* Passage shown
○ ○ ○ ○

However, Mr Haron urged brokers to warn clients about the long-term implications of refinancing, which may increase the level of interest payable over the life of a loan.
“Keep in mind that if a client is using refinancing as a way of taking some financial pressure off them, make sure that even though refinancing may reduce their repayments, any change in the loan term (lengthening the loan term) would significantly increase the amount of money they have to pay back in the longer term,” he continued.
“It is really important that you outline that to your customers quite clearly so that they understand that.”
The refinancing trend was also recently brought to light in the latest mortgage and competition index from the Australian Finance Group. According to its survey of 3,000 brokers, refinancing applications made up 33 per cent of all home loans lodged in March, up from 27 per cent in February.
CBA repayment changes
The Connective director also made reference to the upcoming move by the Commonwealth Bank of Australia (CBA) to automatically lower aggregate loan repayments for mortgage and business customers, thereby reducing principal repayment levels.
“Obviously, it is going to increase the amount of money that [borrowers] are going to have to pay back to the bank,” Mr Haron said.
“If they were paying extra before, they would be paying the loan off [at a faster rate].”
Addressing brokers, he added: “If you have CBA customers, it is important that you make sure they understand the impacts of moving to minimum repayments.
“If they can afford to, [borrowers] should make use of continuing to make higher repayments to pay the loan off quicker.
“Obviously, with a lot of products, there’s access to redraw if they were to get particularly stuck on these things,” he suggested.
Mr Haron acknowledged that in some cases, it would be necessary to facilitate a short-term reduction in loan repayments.
“It may be necessary for them to adjust to lower repayments as they can right now, knowing that when things return, they’ll be able to increase their repayments and pay the loan a lot quicker, hopefully, once they get back to normal earnings capacity,” he said.

○ ○ ○ ○

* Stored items
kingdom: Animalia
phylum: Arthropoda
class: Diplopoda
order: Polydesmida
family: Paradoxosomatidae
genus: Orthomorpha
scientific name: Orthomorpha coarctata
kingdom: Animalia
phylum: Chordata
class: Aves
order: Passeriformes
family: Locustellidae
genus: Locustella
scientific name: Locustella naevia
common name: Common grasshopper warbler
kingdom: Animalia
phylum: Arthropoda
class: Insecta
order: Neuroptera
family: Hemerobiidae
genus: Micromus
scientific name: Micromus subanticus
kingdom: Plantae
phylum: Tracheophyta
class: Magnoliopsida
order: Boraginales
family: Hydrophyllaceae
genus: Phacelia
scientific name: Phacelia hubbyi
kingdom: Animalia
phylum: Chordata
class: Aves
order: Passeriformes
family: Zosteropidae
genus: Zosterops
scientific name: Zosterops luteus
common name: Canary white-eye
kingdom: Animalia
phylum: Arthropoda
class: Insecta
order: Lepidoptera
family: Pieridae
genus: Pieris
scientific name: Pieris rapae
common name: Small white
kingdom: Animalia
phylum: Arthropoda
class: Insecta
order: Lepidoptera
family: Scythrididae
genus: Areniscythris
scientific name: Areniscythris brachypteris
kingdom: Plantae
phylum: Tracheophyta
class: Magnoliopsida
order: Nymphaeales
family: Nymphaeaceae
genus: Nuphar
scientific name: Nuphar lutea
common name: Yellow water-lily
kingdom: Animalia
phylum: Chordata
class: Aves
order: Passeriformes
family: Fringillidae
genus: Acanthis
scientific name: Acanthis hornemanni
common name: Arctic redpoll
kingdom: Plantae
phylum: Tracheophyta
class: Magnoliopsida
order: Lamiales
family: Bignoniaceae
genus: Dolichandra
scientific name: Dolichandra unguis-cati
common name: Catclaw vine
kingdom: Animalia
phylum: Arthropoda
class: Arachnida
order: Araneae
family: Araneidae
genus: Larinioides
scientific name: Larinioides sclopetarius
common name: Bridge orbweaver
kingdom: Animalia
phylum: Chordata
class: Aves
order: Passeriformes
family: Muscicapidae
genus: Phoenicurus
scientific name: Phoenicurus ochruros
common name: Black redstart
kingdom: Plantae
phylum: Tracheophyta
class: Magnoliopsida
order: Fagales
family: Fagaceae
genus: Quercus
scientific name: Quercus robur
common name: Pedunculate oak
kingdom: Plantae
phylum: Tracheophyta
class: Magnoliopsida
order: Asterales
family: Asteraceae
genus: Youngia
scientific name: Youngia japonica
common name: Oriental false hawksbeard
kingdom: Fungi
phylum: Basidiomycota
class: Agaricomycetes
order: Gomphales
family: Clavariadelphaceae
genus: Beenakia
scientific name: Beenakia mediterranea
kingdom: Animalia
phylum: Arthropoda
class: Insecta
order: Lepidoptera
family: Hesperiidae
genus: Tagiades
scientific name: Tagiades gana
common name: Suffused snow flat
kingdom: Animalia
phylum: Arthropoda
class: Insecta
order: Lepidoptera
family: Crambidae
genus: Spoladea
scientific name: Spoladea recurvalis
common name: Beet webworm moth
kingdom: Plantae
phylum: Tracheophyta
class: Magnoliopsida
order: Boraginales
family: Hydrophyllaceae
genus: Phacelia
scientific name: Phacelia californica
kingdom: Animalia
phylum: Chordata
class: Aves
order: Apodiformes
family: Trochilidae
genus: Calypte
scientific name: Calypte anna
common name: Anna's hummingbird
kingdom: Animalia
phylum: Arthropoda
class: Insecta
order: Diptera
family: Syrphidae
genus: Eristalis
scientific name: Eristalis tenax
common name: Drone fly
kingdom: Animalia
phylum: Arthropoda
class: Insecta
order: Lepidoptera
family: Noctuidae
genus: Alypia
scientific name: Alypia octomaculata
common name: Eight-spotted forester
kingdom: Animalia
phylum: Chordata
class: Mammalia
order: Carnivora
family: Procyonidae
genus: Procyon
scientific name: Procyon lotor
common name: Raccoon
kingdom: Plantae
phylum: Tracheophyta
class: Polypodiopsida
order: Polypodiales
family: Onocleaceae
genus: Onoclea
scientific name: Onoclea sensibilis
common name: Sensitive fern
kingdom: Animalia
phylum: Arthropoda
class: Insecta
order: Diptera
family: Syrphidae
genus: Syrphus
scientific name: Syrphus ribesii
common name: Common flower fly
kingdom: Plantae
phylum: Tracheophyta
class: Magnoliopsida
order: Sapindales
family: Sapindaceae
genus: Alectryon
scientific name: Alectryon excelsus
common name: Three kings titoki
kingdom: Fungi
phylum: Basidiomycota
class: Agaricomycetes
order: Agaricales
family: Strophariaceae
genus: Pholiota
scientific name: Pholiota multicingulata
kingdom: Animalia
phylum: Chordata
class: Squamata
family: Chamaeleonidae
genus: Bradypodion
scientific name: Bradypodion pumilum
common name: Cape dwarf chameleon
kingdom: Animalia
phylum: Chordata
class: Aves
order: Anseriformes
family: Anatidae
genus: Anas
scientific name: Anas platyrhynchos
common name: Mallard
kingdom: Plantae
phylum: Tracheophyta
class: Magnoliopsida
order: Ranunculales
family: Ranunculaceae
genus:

○ ○ ○ ○

* Problem to work on
Reproduce verbatim the section of the refinancing passage that begins at the words "The refinancing trend" and stops after "Mr Haron said.". Work from the refinancing passage alone.

* Written response
The refinancing trend was also recently brought to light in the latest mortgage and competition index from the Australian Finance Group. According to its survey of 3,000 brokers, refinancing applications made up 33 per cent of all home loans lodged in March, up from 27 per cent in February.
CBA repayment changes
The Connective director also made reference to the upcoming move by the Commonwealth Bank of Australia (CBA) to automatically lower aggregate loan repayments for mortgage and business customers, thereby reducing principal repayment levels.
“Obviously, it is going to increase the amount of money that [borrowers] are going to have to pay back to the bank,” Mr Haron said.